Она остановилась, села на стул и вдруг уронила голову на стол, обхватила ее руками, спросила как сквозь сон:

— А я… Как же я?.. Что же это, Степочка?

— Вы найдете свое счастье, Маруся, — сказал он.

Она медленно поднялась, глянула на него дико.

— Могилу я найду! — крикнула она и схватила его руку, взмолилась: — Хоть не уходите! Хоть здесь останьтесь… Куда вы, не надо… Живите здесь, а я уйду… Вы потом меня позовете, Степа!

Ужас, отчаяние смотрели на него из громадных горящих и сухих глаз — отчаяние погибающего и молящего о пощаде. И, убегая от этого взгляда, от горькой и острой жалости, он прошел к себе, запер дверь, выдвинул из-под кровати чемодан.

Бросая в чемодан как придется одежду, белье, какие-то книги, Степан наконец-то почувствовал, как тяжелы были для него короткие минуты объяснения с Марусей. «Иначе нельзя, нельзя, — думал он, невольно прислушиваясь и страшась тишины, наступившей в доме. — Это жестоко, очень жестоко, но иначе нельзя…» Но сердце его ныло все сильнее, он чувствовал, что следом за только что принятым решением идет тоскливое сожаление, раскаяние.
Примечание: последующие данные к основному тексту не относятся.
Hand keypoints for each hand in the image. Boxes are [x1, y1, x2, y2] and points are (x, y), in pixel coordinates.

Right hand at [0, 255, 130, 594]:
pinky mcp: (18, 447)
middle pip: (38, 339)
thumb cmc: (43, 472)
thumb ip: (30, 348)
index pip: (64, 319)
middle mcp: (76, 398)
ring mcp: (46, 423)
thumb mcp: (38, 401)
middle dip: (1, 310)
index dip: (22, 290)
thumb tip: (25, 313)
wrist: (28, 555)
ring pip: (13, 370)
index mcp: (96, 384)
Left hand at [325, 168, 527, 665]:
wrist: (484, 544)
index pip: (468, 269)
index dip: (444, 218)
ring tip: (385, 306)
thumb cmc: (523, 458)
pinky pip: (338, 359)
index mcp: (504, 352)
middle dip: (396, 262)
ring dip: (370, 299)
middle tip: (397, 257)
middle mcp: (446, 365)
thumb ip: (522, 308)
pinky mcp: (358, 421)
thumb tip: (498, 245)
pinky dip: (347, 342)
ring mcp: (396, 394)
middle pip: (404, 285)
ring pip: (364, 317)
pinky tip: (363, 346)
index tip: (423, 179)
Ведь не было, не осталось в сердце ни одной капли, ни одной искорки надежды на встречу с Аней, а он, безумный, все же прошел мимо любви, тянувшейся к нему так жадно, прошел в холодную, темную пустоту мимо человека, для которого он был счастьем, возле которого он, может быть, тоже нашел бы счастье. Подумалось: «Стерпится — слюбится. Разве я знаю, как все может случиться! — И тут же, возмущенный этой трусливой, недостойной и унизительной уступчивостью, закрыл чемодан, пробормотав: — Униженно припадая к стопам, да? К стопам обстоятельств? Ведь не люблю же я ее и не полюблю, зачем же мучить и ее и себя?» Но вздрогнуло, сильно и радостно вздрогнуло сердце, когда в дверь постучали. Это она, любящая, вернулась, чтобы против его воли стать между ним и пустотой, безнадежностью, одиночеством. И разве это не счастье? Разве не счастье владеть любящим сердцем?

Нет, это постучала соседка, пожилая женщина, помогавшая Раисе Павловне по хозяйству.
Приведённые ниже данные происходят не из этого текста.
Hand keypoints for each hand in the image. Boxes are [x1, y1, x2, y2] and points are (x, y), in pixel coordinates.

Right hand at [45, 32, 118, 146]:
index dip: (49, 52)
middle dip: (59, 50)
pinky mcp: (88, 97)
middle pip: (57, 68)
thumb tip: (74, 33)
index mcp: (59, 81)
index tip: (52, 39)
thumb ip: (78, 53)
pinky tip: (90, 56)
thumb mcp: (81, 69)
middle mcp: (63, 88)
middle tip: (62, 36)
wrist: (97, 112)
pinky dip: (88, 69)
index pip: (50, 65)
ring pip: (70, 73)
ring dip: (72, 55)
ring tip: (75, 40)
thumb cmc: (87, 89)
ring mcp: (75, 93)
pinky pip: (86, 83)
— Степа, Маруська велела вам сказать, что она будет жить у санитарки Трофимчук, на Слободке. — Женщина добавила оторопевшим тоном, как видно недоумевая, не понимая, что произошло между молодыми людьми и какой смысл имеют слова, которые она говорит по просьбе Маруси: — Степа, Маруська велела вам не уходить из дома… И чтобы вы позавтракали сами… А если вы пошлете, так я добегу до Маруськи…

— Спасибо, — ответил он.

Посланница Маруси еще немного постояла у двери и ушла… Он засунул чемодан под кровать, остановился посредине комнаты и задумался. Как понятно было это бегство Маруси! Удержать его дома, в надежде, что сердце может еще смягчиться, что на смену одному решению придет другое, что он позовет ее, умеющую терпеливо ждать…

Снова тишина, снова одиночество, но теперь уже полное, безграничное, на тысячу верст в любую сторону, — иди, шагай… Оставляя за собой двери открытыми, он побрел на пляж, вернулся, вынул из кармана возвращенные письма, бросил их на стол и сел, как присаживаются на минуту перед дорогой. Все-таки надо уходить, надо уходить отсюда навсегда и далеко. Сегодня же он договорится с Дробышевым, чтобы они приготовились к переезду в этот дом, который им так понравился, а сам переедет в гостиницу, чтобы чувствовать живых людей за стеной, чтобы слышать шум и голоса улицы.